→ SOURCE DOCUMENT:
2. The method of claim 1 further comprising providing a plurality of said micro-bubble generators and arranging said plurality of micro-bubble generators substantially in parallel, and wherein each said micro-bubble generator has an individual throughput of said combined flow, and wherein a cumulative throughput, substantially cumulative of said individual throughput of said plurality of said micro-bubble generators, is thereby achieved.

3. The method of claim 2 wherein said step of adjusting said length of said tube includes removing a first said tube and replacing it with a second said tube, wherein one of said first and second tubes has a blunt end at said downstream tube end and the other of said first and second tubes has a chamfered end at said downstream tube end.

4. The method of claim 2 wherein said step of adjusting said length of said tube includes removing a first said tube and replacing it with a second said tube having a different said tube length.

5. The method of claim 4 wherein said step of determining if said micro-bubbles have a diameter which is less than or substantially equal to five microns includes measuring a bubble rise rate of said micro-bubbles and determining if said bubble rise rate is substantially three inches or less per minute.

6. The method of claim 4 further comprising providing an array of different sizes of said tube, and mounting into said fluid-tight seal one said tube of said array corresponding to said tube length and/or tube diameter sufficient to provide said pressure differential to create said micro-bubbles having said diameter of less than or substantially equal to five microns.

→ EXTRACTED DATA:
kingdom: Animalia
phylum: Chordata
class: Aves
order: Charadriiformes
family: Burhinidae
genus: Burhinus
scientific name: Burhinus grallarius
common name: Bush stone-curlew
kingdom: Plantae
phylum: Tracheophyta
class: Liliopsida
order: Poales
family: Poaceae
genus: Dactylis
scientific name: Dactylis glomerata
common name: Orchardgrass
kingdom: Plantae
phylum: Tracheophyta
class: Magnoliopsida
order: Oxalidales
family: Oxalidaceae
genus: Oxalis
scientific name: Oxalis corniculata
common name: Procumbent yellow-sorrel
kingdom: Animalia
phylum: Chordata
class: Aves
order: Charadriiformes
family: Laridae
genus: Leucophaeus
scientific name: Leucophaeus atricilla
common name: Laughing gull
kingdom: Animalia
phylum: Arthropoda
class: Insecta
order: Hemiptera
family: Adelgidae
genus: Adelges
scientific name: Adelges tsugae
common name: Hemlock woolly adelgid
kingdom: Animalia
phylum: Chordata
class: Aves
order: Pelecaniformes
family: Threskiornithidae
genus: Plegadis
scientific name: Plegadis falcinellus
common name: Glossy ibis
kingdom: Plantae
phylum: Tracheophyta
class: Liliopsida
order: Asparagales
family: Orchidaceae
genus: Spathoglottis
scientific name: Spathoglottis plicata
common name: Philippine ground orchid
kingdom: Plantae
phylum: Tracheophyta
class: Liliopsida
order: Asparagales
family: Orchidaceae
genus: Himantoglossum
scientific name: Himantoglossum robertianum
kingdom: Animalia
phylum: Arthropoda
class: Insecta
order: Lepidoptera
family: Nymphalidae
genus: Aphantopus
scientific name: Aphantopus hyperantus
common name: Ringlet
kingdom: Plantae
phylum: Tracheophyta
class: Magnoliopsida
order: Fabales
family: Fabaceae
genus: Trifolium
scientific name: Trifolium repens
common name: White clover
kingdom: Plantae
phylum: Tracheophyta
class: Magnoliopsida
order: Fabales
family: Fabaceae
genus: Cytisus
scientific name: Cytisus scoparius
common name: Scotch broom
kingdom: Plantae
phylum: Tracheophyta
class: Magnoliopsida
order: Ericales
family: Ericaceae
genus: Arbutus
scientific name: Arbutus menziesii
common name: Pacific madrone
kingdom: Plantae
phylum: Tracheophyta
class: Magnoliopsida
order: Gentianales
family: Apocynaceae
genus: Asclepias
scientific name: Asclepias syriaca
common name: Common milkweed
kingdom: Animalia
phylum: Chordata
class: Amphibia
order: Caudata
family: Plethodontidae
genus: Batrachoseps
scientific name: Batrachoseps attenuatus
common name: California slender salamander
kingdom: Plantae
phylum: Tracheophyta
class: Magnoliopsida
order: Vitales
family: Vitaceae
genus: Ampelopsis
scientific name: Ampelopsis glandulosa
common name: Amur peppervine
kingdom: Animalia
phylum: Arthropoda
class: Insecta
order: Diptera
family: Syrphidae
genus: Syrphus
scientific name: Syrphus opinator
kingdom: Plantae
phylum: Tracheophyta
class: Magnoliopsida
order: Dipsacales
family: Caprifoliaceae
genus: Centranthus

→ PROBLEMS AND TASKS:
a: In the micro-bubble patent claims, which numbered claims appear, and which earlier claim does each one cite?
b: Can you echo the micro-bubble patent claims word for word from "6. The method" to "to five microns."?

→ ANSWERS TO THE EXERCISES:
a:
- Claim 2 cites claim 1.
- Claim 3 cites claim 2.
- Claim 4 cites claim 2.
- Claim 5 cites claim 4.
- Claim 6 cites claim 4.

b:
6. The method of claim 4 further comprising providing an array of different sizes of said tube, and mounting into said fluid-tight seal one said tube of said array corresponding to said tube length and/or tube diameter sufficient to provide said pressure differential to create said micro-bubbles having said diameter of less than or substantially equal to five microns.